The reason is efficiency. The program will perform the following

  1. Download a series of byte chunks of 1.5MB each. The program will receive thousands of such chunks that can total up to 30GB. Also, chunks are downloaded concurrently in order to maximize bandwidth, so they may arrive out of order.
  2. The program will send each chunk for processing as soon as they have arrived. Please note that they will be sent for processing in order. If chunk m arrives before chunk m-1 does, they will be buffered on disk until chunk m-1 arrives and is sent for processing.
  3. perform processing of these chunks starting from chunk 0 up to chunk n until every chunks has been processed
  4. Resend the processed result back.

If we are to wait for the whole file to be transferred, it will introduce a huge delay on what is supposed to be a real-time system.

3

There are 3 answers

2
Kayaman On BEST ANSWER

So your problem (as you've cleared it up now) is that you can't start processing until chunk#1 has arrived, and you need to buffer every chunk#N (N > 1) until you can process them.

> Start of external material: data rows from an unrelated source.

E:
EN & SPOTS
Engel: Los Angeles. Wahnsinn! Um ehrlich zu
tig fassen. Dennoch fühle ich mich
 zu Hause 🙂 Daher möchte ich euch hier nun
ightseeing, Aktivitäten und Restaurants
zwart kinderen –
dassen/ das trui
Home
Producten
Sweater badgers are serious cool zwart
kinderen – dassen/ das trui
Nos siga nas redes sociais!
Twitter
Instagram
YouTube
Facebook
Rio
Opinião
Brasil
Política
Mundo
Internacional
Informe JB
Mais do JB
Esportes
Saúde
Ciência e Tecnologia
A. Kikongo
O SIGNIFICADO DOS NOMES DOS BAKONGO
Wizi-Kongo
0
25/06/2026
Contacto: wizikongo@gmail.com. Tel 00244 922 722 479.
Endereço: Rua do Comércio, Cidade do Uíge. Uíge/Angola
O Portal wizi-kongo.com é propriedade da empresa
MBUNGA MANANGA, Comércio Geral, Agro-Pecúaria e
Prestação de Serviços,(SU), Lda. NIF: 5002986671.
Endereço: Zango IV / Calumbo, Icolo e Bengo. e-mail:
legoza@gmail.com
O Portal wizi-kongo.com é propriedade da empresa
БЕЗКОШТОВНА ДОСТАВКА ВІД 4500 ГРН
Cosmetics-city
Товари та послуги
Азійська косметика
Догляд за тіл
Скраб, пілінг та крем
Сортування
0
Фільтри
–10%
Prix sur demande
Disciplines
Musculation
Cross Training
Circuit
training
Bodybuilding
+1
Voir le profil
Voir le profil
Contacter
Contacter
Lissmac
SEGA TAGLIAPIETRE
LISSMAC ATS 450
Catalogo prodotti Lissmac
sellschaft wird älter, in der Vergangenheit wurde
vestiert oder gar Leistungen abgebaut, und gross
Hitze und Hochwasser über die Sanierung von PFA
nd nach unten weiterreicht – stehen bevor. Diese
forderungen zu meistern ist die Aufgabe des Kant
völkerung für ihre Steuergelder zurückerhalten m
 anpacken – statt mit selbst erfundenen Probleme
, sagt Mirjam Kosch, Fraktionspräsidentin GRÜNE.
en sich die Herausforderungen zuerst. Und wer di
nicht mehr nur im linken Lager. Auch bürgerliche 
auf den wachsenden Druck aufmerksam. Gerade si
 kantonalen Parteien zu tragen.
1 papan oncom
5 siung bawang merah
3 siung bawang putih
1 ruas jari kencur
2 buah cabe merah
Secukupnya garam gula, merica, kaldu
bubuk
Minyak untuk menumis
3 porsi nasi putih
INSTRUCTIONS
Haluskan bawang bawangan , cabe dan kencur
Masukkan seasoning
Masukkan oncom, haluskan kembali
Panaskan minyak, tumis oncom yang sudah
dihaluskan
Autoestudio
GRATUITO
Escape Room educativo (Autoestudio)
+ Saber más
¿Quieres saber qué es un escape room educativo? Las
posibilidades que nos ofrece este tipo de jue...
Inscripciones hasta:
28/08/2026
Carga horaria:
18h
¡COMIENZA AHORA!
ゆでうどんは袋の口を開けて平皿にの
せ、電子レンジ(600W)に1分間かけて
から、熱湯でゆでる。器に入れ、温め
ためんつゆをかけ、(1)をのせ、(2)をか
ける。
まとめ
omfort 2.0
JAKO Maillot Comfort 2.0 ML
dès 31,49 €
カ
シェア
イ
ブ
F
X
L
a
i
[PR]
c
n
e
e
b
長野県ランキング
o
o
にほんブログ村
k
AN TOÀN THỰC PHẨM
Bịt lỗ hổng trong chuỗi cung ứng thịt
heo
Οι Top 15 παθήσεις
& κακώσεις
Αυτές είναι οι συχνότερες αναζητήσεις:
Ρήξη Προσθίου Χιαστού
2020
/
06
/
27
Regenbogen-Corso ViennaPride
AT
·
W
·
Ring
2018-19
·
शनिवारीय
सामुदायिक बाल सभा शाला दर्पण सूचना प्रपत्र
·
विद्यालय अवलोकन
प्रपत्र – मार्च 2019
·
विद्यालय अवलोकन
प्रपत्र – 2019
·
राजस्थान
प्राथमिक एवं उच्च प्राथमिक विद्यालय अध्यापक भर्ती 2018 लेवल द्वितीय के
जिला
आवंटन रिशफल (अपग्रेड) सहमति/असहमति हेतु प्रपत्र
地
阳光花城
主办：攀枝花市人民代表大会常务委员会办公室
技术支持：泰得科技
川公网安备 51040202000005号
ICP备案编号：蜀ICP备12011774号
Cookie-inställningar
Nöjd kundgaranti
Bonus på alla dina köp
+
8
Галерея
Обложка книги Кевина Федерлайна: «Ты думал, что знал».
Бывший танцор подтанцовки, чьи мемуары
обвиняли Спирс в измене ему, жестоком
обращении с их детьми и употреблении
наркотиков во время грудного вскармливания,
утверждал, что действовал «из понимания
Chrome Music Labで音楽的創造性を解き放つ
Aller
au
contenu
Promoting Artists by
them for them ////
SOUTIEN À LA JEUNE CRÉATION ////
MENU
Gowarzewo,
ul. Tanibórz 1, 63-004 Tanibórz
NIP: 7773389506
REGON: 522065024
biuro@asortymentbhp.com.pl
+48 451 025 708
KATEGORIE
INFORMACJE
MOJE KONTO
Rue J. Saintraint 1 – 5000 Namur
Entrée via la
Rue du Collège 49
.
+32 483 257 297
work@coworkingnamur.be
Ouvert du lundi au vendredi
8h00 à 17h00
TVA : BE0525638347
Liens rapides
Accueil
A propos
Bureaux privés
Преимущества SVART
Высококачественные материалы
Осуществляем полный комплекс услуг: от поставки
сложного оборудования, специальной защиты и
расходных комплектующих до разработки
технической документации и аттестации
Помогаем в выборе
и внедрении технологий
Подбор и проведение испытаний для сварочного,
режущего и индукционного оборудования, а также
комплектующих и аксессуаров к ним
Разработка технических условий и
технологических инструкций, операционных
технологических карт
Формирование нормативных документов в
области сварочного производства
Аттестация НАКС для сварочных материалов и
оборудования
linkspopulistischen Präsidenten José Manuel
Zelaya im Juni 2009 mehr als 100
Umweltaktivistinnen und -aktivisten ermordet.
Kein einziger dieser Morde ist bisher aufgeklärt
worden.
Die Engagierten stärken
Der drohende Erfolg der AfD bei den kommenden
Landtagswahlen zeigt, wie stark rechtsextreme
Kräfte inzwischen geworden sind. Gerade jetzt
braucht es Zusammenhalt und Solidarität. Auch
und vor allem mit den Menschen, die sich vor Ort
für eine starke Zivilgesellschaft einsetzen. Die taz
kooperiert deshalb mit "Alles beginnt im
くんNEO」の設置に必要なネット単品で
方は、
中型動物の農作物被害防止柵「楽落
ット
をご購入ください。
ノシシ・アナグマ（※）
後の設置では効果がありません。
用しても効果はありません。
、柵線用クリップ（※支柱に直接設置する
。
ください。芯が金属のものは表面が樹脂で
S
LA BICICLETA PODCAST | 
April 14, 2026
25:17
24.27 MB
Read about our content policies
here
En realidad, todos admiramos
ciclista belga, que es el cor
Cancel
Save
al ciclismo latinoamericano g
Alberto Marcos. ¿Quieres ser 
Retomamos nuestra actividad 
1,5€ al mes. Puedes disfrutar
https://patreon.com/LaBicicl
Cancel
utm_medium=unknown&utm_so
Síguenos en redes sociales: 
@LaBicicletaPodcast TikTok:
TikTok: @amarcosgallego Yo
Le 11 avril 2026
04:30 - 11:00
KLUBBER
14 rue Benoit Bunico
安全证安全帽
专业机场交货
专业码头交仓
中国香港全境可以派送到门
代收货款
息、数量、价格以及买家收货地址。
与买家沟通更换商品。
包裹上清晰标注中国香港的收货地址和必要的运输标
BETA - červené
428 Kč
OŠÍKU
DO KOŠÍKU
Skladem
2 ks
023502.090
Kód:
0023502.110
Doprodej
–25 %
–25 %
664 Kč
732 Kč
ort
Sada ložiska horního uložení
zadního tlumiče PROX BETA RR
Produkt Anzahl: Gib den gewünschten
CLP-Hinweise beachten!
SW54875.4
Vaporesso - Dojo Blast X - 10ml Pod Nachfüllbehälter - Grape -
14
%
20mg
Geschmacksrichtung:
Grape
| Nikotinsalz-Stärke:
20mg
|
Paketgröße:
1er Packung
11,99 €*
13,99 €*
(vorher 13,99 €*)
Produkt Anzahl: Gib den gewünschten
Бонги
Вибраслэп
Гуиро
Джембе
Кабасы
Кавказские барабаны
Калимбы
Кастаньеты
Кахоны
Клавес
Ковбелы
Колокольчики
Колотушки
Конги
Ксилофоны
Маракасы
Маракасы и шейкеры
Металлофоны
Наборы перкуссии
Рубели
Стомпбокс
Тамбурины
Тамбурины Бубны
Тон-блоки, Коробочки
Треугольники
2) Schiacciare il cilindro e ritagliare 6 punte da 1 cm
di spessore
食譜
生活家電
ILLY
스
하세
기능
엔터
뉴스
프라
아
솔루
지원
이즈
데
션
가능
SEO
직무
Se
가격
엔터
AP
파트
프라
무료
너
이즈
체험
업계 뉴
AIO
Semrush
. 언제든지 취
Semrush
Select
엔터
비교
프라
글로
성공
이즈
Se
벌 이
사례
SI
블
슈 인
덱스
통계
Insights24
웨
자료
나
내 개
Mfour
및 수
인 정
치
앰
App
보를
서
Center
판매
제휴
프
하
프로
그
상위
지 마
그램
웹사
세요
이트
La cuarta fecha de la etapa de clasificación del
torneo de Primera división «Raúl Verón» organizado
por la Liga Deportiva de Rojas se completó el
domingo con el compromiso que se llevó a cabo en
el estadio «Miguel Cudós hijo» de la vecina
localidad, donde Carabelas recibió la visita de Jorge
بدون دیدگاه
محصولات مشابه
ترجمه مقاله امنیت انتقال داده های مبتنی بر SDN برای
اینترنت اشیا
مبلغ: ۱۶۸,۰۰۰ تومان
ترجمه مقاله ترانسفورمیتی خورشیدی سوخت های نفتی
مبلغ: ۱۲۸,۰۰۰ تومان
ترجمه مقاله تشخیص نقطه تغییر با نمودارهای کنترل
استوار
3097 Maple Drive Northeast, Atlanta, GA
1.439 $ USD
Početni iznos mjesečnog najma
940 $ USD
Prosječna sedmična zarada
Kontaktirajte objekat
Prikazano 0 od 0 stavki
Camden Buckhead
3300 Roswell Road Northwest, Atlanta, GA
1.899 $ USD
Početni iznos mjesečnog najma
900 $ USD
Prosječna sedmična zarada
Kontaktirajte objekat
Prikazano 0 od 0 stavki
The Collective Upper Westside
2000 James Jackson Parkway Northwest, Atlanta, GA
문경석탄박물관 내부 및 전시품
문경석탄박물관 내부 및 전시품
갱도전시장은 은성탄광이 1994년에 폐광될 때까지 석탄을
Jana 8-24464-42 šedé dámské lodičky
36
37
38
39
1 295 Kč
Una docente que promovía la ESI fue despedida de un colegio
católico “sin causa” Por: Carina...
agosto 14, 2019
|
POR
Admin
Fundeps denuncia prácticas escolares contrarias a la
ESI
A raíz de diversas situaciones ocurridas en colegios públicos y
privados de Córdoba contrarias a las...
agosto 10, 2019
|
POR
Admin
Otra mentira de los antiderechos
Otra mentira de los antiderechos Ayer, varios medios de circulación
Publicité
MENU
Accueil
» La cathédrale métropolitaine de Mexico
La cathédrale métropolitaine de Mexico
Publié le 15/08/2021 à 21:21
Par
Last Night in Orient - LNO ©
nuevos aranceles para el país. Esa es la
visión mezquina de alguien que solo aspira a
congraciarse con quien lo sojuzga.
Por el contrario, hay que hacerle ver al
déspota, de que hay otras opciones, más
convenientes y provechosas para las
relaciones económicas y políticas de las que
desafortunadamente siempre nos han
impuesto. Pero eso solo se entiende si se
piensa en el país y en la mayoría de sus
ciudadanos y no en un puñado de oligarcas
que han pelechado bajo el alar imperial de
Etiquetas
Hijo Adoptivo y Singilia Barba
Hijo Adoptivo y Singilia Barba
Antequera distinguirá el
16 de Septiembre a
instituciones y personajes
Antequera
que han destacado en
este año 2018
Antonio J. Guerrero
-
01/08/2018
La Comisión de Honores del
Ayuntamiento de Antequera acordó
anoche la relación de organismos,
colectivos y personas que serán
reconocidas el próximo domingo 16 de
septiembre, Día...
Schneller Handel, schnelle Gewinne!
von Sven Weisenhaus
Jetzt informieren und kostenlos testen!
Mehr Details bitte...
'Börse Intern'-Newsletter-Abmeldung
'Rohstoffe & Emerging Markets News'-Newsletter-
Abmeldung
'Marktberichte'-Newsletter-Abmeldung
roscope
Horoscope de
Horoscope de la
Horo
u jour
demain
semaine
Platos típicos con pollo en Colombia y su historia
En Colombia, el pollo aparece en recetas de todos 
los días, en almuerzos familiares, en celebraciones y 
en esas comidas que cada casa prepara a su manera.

I would write each chunk to their own file and create a custom InputStream that will read every chunk in order. While downloading the chunkfile would be named something like chunk.1.downloading and when the whole chunk is loaded it will be renamed to chunk.1.

The custom InputStream will check to see if file chunk.N exists (where N = 1...X). If not, it will block. Each time a chunk has been downloaded completely, the InputStream is notified, it will check if the downloaded chunk was the next one to be processed. If yes, read as normally, otherwise block again.

0
AudioBubble On

You should use PipedInputStream and PipedOutputStream:

static Thread newCopyThread(InputStream is, OutputStream os) {
    Thread t = new Thread() {
        @Override
        public void run() {
            byte[] buffer = new byte[2048];
            try {
                while (true) {
                    int size = is.read(buffer);
                    if (size < 0) break;
                    os.write(buffer, 0, size);
                }
                is.close();
                os.close();
            } catch (IOException e) {
                e.printStackTrace();
            } finally {
            }
        }
    };
    return t;
}

public void main(String[] args) throws IOException, InterruptedException {
    ByteArrayInputStream bi = new ByteArrayInputStream("abcdefg".getBytes());
    PipedInputStream is = new PipedInputStream();
    PipedOutputStream os = new PipedOutputStream(is);
    Thread p = newCopyThread(bi, os);
    Thread c = newCopyThread(is, System.out);
    p.start();
    c.start();
    p.join();
    c.join();
}
2
Joop Eggen On

Use a RandomAccessFile. Via a getChannel or such one could use a ByteBuffer.

You will not be able to "insert" or "delete" middle parts of the file. For such a purpose your original approach would be fine, but using two files.

For concurrency: to keep in synch you could maintain one single object model of the file, do changes there. Only the pending changes need to be kept in memory, other hierarchical data could be reread and reparsed as needed.